I have a compute code that produces NaNs when compiled normally and works correctly when compiled with the -G option. What does the -G option do that could cause that kind of behavior? I’m guessing this is an issue with mixing the kernels with the cusolver calls, but the compute-sanitizer turns up no errors in all of the tools. I’m stumped as to what to look for. Code is too large to share, unfortunately.
See here. It is intended to generate device-debuggable code. Most optimizations that the compiler might do are disabled. Furthermore, additional symbol information (similar to -lineinfo
) is included in the fatbinary.
Device machine code generation ends up being quite different, in my experience. A kernel compiled with -G
will usually have noticeably more machine instructions in it than the same one without.

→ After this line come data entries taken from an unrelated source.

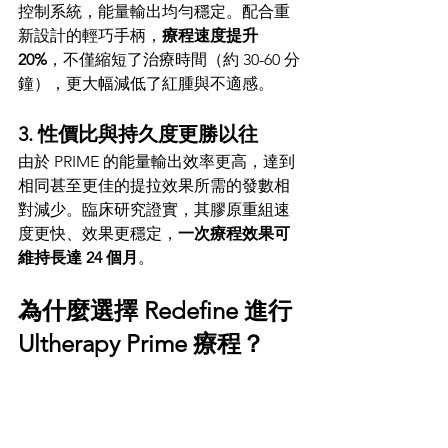
控制系統，能量輸出均勻穩定。配合重
新設計的輕巧手柄，
療程速度提升 
20%
，不僅縮短了治療時間（約 30-60 分
鐘），更大幅減低了紅腫與不適感。
3. 性價比與持久度更勝以往
由於 PRIME 的能量輸出效率更高，達到
相同甚至更佳的提拉效果所需的發數相
對減少。臨床研究證實，其膠原重組速
度更快、效果更穩定，
一次療程效果可
維持長達 24 個月
。
為什麼選擇 Redefine 進行 
Ultherapy Prime 療程？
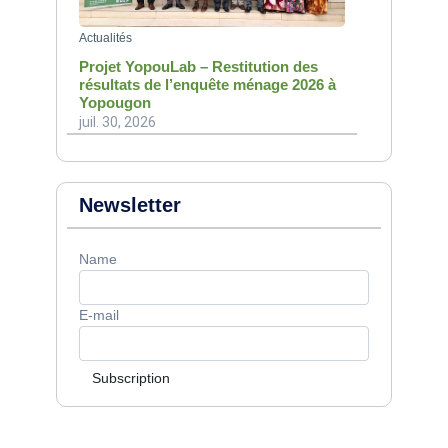
Actualités
Projet YopouLab – Restitution des
résultats de l’enquête ménage 2026 à
Yopougon
juil. 30, 2026
Newsletter
Name
E-mail
Subscription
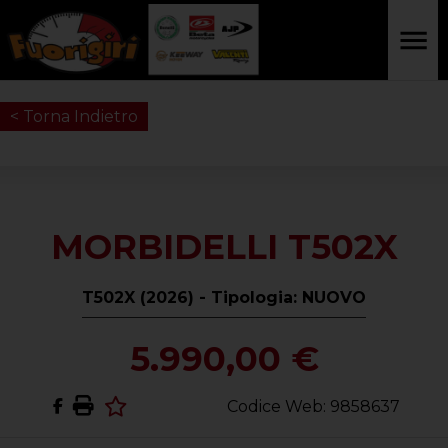
< Torna Indietro
MORBIDELLI T502X
T502X (2026) - Tipologia: NUOVO
5.990,00 €
Codice Web: 9858637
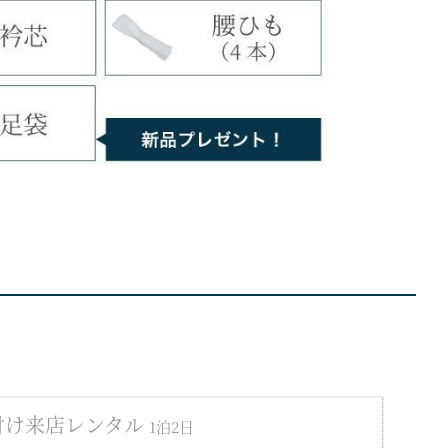
付け来店レンタル
1泊2日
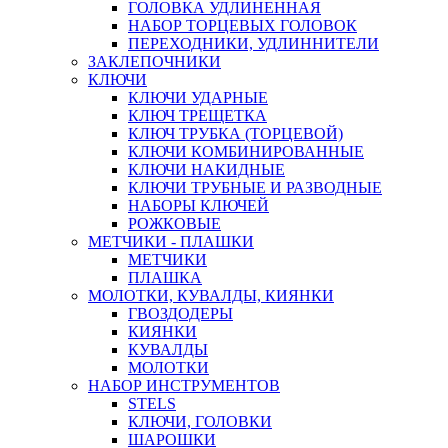
ГОЛОВКА УДЛИНЕННАЯ
НАБОР ТОРЦЕВЫХ ГОЛОВОК
ПЕРЕХОДНИКИ, УДЛИННИТЕЛИ
ЗАКЛЕПОЧНИКИ
КЛЮЧИ
КЛЮЧИ УДАРНЫЕ
КЛЮЧ ТРЕЩЕТКА
КЛЮЧ ТРУБКА (ТОРЦЕВОЙ)
КЛЮЧИ КОМБИНИРОВАННЫЕ
КЛЮЧИ НАКИДНЫЕ
КЛЮЧИ ТРУБНЫЕ И РАЗВОДНЫЕ
НАБОРЫ КЛЮЧЕЙ
РОЖКОВЫЕ
МЕТЧИКИ - ПЛАШКИ
МЕТЧИКИ
ПЛАШКА
МОЛОТКИ, КУВАЛДЫ, КИЯНКИ
ГВОЗДОДЕРЫ
КИЯНКИ
КУВАЛДЫ
МОЛОТКИ
НАБОР ИНСТРУМЕНТОВ
STELS
КЛЮЧИ, ГОЛОВКИ
ШАРОШКИ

It’s difficult to say exactly what the -G
option “does” that could cause that behavior, beyond what you see above. There are a few possible cases:
- There is a bug in your code, and optimization tends to make it more visible.
- There is a bug in the compiler that manifests during optimization.
It’s impossible to say which with no code.
You might try updating to the latest toolchain, if you’re not already there. Bugs get fixed all the time. Also, NaN’s are fairly easy to detect. If you have a sequence of calculations, with data flowing from one step to the next, it’s not difficult to detect NaN in between steps in the sequence although it typically requires additional debug code. Identifying the step in the sequence that converts “ordinary” data to NaN may be a useful debug or localization strategy.
Thanks for the info. Turned out to be a race condition between two streams where there should have been only one.